Term life insurance, also called universal life insurance, is life insurance that offers coverage for a specified period, usually a year to about 30 years, the applicable term. Term life is helpful because the premiums are affordable for most people; the death benefit, also called the death benefit, is paid directly by the insurer to the beneficiary, usually an immediate family member. Term life insurance is flexible, and there are no restrictions on the beneficiaries’ age, health, occupation, or source of income. There are even some term life policies under which the premium may be paid annually.
Some term Life Insurance policies provide coverage for one year up to a maximum of five years. Some policies offer a range of ten, twenty, and fifty years. The premiums for these longer terms can be costly. If premiums charged are based on age at the time of coverage, then people very often end up paying more for coverage than they would have for coverage in the first place if they had purchased a term life insurance policy at the age of forty. Many term life insurance policies do not require any medical examination, and there is no need to purchase annual coverage.
The main advantage of whole life insurance is that it provides cash value, which benefits the insured. This cash value is usually considered part of the death benefit. The amount of cash value is determined by the insurance provider. Usually the death benefit and the cash value are equal. However, the cash value is not taxable unless you take the earnings.
Most whole and term life insurance policies provide a named Beneficiary. A named beneficiary is a certain person or group of persons who receive the death benefit upon the death of the insured. Usually the beneficiaries are named according to the designation of the insured’s will. The insured may name more than one beneficiary.

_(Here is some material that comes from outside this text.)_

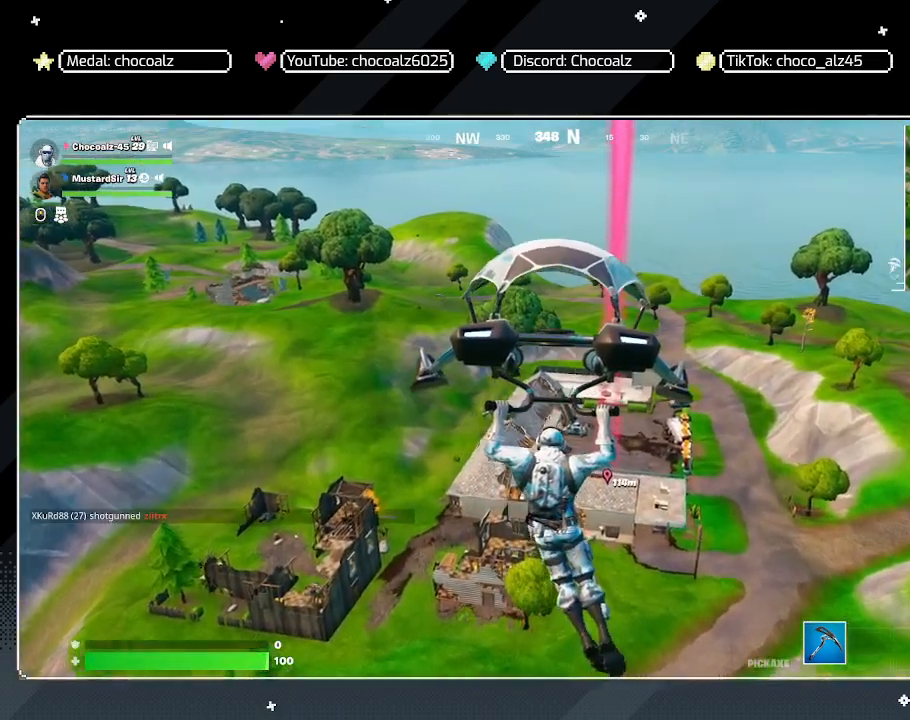
{"keys": ["w"], "mouse": [], "mouse_move": "still", "events": []}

Another common type of policy is the Preferred Plus Rate Policy. This form of term life insurance is also known as “preferred” coverage. In this form of coverage the insurer determines the rate of interest. If the insured deposits a specified percentage of the premiums in a savings account, the insurer may borrow funds up to a certain amount and pay the interest at this rate. Some preferred plus rate policies allow for increased flexibility in premiums.
One other type of policy is the Permanent Life Insurance Policy. This policy provides lifetime coverage and the premium is usually variable. With a permanent life insurance policy, at the end of the policy the insured has the option of purchasing a new permanent life insurance policy from the same insurer or from another insurer. In some cases the insurer will buy back the policy from the former insured at a predetermined price. The insured is able to choose a lifelong coverage policy in one of three forms: Level Term Life, decreasing Term Life, and increasing Term Life.

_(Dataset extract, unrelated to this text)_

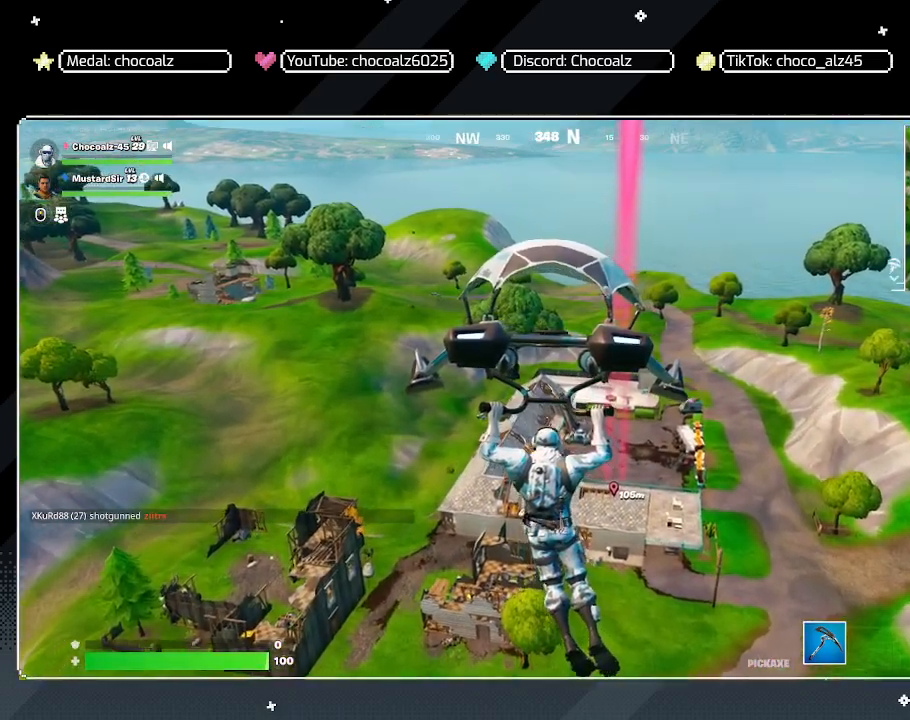
{"keys": ["a", "w"], "mouse": [], "mouse_move": "right", "events": [[400, "a", "down"]]}
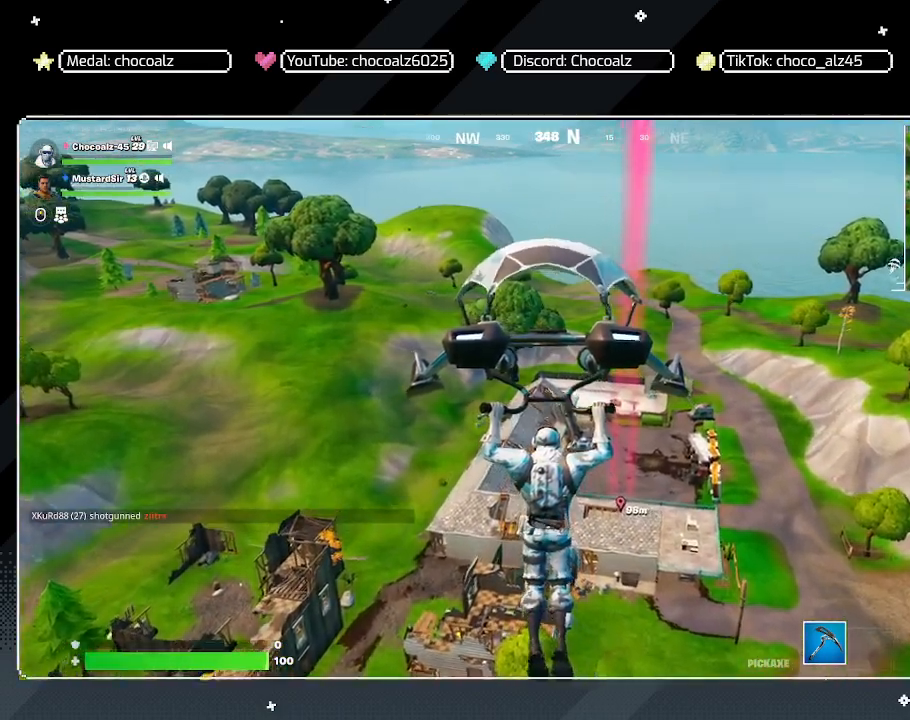
{"keys": ["a"], "mouse": [], "mouse_move": "still", "events": [[50, "w", "up"]]}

A final type of term life insurance policy is the Renewable Term Life Insurance Policy. This policy allows for the replacement of the premiums paid to the insurer. If the insured pays the premiums in full the insurer will replace them with a new premium. In order to be considered for the Renewable Term Life Insurance Policy, the insured may be required to have been a “fully covered” person for one year. Some of the most popular forms of Renewable Term Life Insurance are the “silver” level policies that provide coverage for up to ten or twenty years. Other policies may provide coverage for up to thirty years.
Choosing the right type of Term Life Insurance policy takes considerable thought and consideration. Term Life Insurance can provide a financial safety net for your family needs in times of adversity. Before you purchase any type of insurance coverage, it is wise to compare the cost of different policies. By comparing insurance quotes you can get the best insurance price for your family’s needs and budget. Term Life Insurance is a valuable way to protect your loved ones by providing the necessary coverage in a timely manner.